| TASK REQUIREMENTS |
Give back the records below exactly, omitting the pictures.

| RAW DATA |
* * *
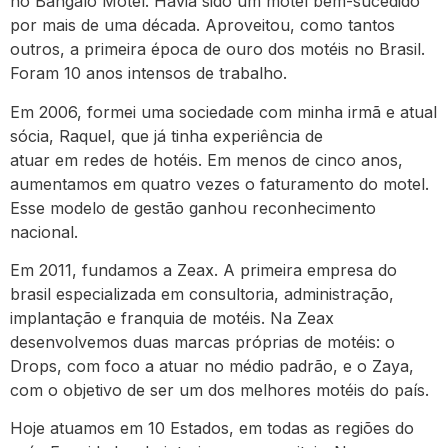
no Bangalô Motel. Havia sido um motel bem-sucedido
por mais de uma década. Aproveitou, como tantos
outros, a primeira época de ouro dos motéis no Brasil.
Foram 10 anos intensos de trabalho.
Em 2006, formei uma sociedade com minha irmã e atual
sócia, Raquel, que já tinha experiência de
atuar em redes de hotéis. Em menos de cinco anos,
aumentamos em quatro vezes o faturamento do motel.
Esse modelo de gestão ganhou reconhecimento
nacional.
Em 2011, fundamos a Zeax. A primeira empresa do
brasil especializada em consultoria, administração,
implantação e franquia de motéis. Na Zeax
desenvolvemos duas marcas próprias de motéis: o
Drops, com foco a atuar no médio padrão, e o Zaya,
com o objetivo de ser um dos melhores motéis do país.
Hoje atuamos em 10 Estados, em todas as regiões do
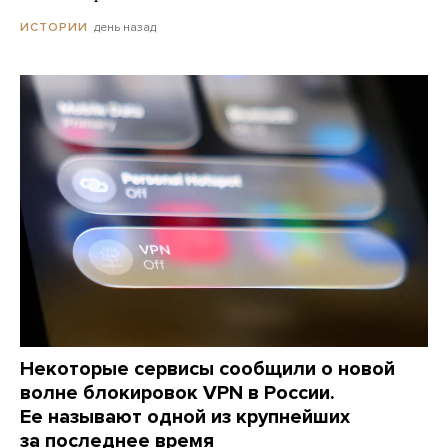
день назад
ИСТОРИИ
Некоторые сервисы сообщили о новой
волне блокировок VPN в России.
Ее называют одной из крупнейших
за последнее время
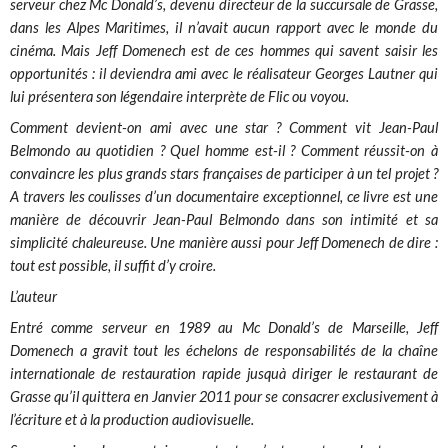
serveur chez Mc Donald’s, devenu directeur de la succursale de Grasse,
dans les Alpes Maritimes, il n’avait aucun rapport avec le monde du
cinéma. Mais Jeff Domenech est de ces hommes qui savent saisir les
opportunités : il deviendra ami avec le réalisateur Georges Lautner qui
lui présentera son légendaire interprète de Flic ou voyou.
Comment devient-on ami avec une star ? Comment vit Jean-Paul
Belmondo au quotidien ? Quel homme est-il ? Comment réussit-on à
convaincre les plus grands stars françaises de participer à un tel projet ?
A travers les coulisses d’un documentaire exceptionnel, ce livre est une
manière de découvrir Jean-Paul Belmondo dans son intimité et sa
simplicité chaleureuse. Une manière aussi pour Jeff Domenech de dire :
tout est possible, il suffit d’y croire.
L’auteur
Entré comme serveur en 1989 au Mc Donald’s de Marseille, Jeff
Domenech a gravit tout les échelons de responsabilités de la chaîne
internationale de restauration rapide jusquà diriger le restaurant de
Grasse qu’il quittera en Janvier 2011 pour se consacrer exclusivement à
l’écriture et à la production audiovisuelle.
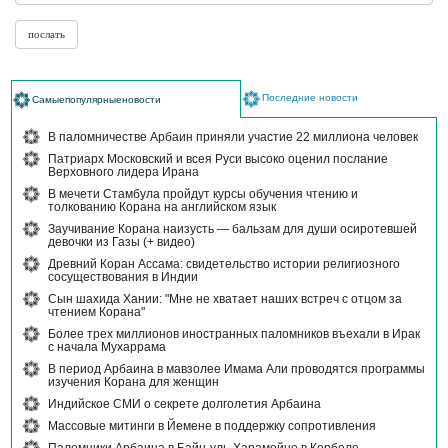
Последние новости
Самыепопулярныеновости
В паломничестве Арбаин приняли участие 22 миллиона человек
Патриарх Московский и всея Руси высоко оценил послание
Верховного лидера Ирана
В мечети Стамбула пройдут курсы обучения чтению и
толкованию Корана на английском язык
Заучивание Корана наизусть — бальзам для души осиротевшей
девочки из Газы (+ видео)
Древний Коран Ассама: свидетельство истории религиозного
сосуществования в Индии
Сын шахида Хании: "Мне не хватает наших встреч с отцом за
чтением Корана"
Более трех миллионов иностранных паломников въехали в Ирак
с начала Мухаррама
В период Арбаина в мавзолее Имама Али проводятся программы
изучения Корана для женщин
Индийское СМИ о секрете долголетия Арбаина
Массовые митинги в Йемене в поддержку сопротивления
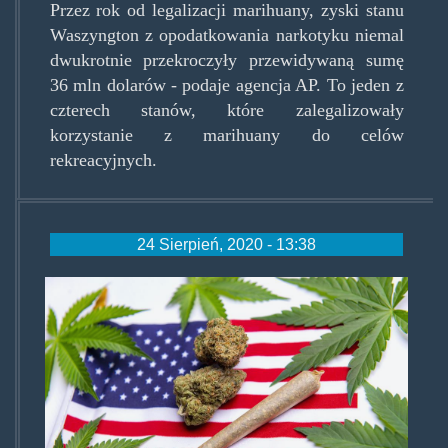
Przez rok od legalizacji marihuany, zyski stanu
Waszyngton z opodatkowania narkotyku niemal
dwukrotnie przekroczyły przewidywaną sumę
36 mln dolarów - podaje agencja AP. To jeden z
czterech stanów, które zalegalizowały
korzystanie z marihuany do celów
rekreacyjnych.
24 Sierpień, 2020 - 13:38
jointflag2.jpg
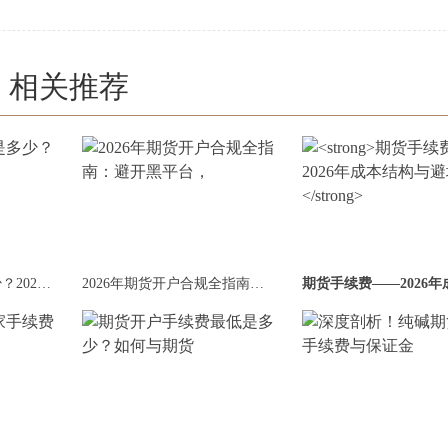
相关推荐
期货开户手续费是多少？2026年全网最通透
2026年期货开户合规全指南：避开黑平台，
* * *
| EXERCISE RESULT |
no Bangalô Motel. Havia sido um motel bem-sucedido
por mais de uma década. Aproveitou, como tantos
outros, a primeira época de ouro dos motéis no Brasil.
Foram 10 anos intensos de trabalho.
Em 2006, formei uma sociedade com minha irmã e atual
sócia, Raquel, que já tinha experiência de
atuar em redes de hotéis. Em menos de cinco anos,
aumentamos em quatro vezes o faturamento do motel.
Esse modelo de gestão ganhou reconhecimento
nacional.
Em 2011, fundamos a Zeax. A primeira empresa do
brasil especializada em consultoria, administração,
implantação e franquia de motéis. Na Zeax
desenvolvemos duas marcas próprias de motéis: o
Drops, com foco a atuar no médio padrão, e o Zaya,
com o objetivo de ser um dos melhores motéis do país.
Hoje atuamos em 10 Estados, em todas as regiões do
день назад
ИСТОРИИ
Некоторые сервисы сообщили о новой
волне блокировок VPN в России.
Ее называют одной из крупнейших
за последнее время
serveur chez Mc Donald’s, devenu directeur de la succursale de Grasse,
dans les Alpes Maritimes, il n’avait aucun rapport avec le monde du
cinéma. Mais Jeff Domenech est de ces hommes qui savent saisir les
opportunités : il deviendra ami avec le réalisateur Georges Lautner qui
lui présentera son légendaire interprète de Flic ou voyou.
Comment devient-on ami avec une star ? Comment vit Jean-Paul
Belmondo au quotidien ? Quel homme est-il ? Comment réussit-on à
convaincre les plus grands stars françaises de participer à un tel projet ?
A travers les coulisses d’un documentaire exceptionnel, ce livre est une
manière de découvrir Jean-Paul Belmondo dans son intimité et sa
simplicité chaleureuse. Une manière aussi pour Jeff Domenech de dire :
tout est possible, il suffit d’y croire.
L’auteur
Entré comme serveur en 1989 au Mc Donald’s de Marseille, Jeff
Domenech a gravit tout les échelons de responsabilités de la chaîne
internationale de restauration rapide jusquà diriger le restaurant de
Grasse qu’il quittera en Janvier 2011 pour se consacrer exclusivement à
l’écriture et à la production audiovisuelle.
Последние новости
Самыепопулярныеновости
В паломничестве Арбаин приняли участие 22 миллиона человек
Патриарх Московский и всея Руси высоко оценил послание
Верховного лидера Ирана
В мечети Стамбула пройдут курсы обучения чтению и
толкованию Корана на английском язык
Заучивание Корана наизусть — бальзам для души осиротевшей
девочки из Газы (+ видео)
Древний Коран Ассама: свидетельство истории религиозного
сосуществования в Индии
Сын шахида Хании: "Мне не хватает наших встреч с отцом за
чтением Корана"
Более трех миллионов иностранных паломников въехали в Ирак
с начала Мухаррама
В период Арбаина в мавзолее Имама Али проводятся программы
изучения Корана для женщин
Индийское СМИ о секрете долголетия Арбаина
Массовые митинги в Йемене в поддержку сопротивления
Przez rok od legalizacji marihuany, zyski stanu
Waszyngton z opodatkowania narkotyku niemal
dwukrotnie przekroczyły przewidywaną sumę
36 mln dolarów - podaje agencja AP. To jeden z
czterech stanów, które zalegalizowały
korzystanie z marihuany do celów
rekreacyjnych.
24 Sierpień, 2020 - 13:38
jointflag2.jpg
相关推荐
期货开户手续费是多少？2026年全网最通透
2026年期货开户合规全指南：避开黑平台，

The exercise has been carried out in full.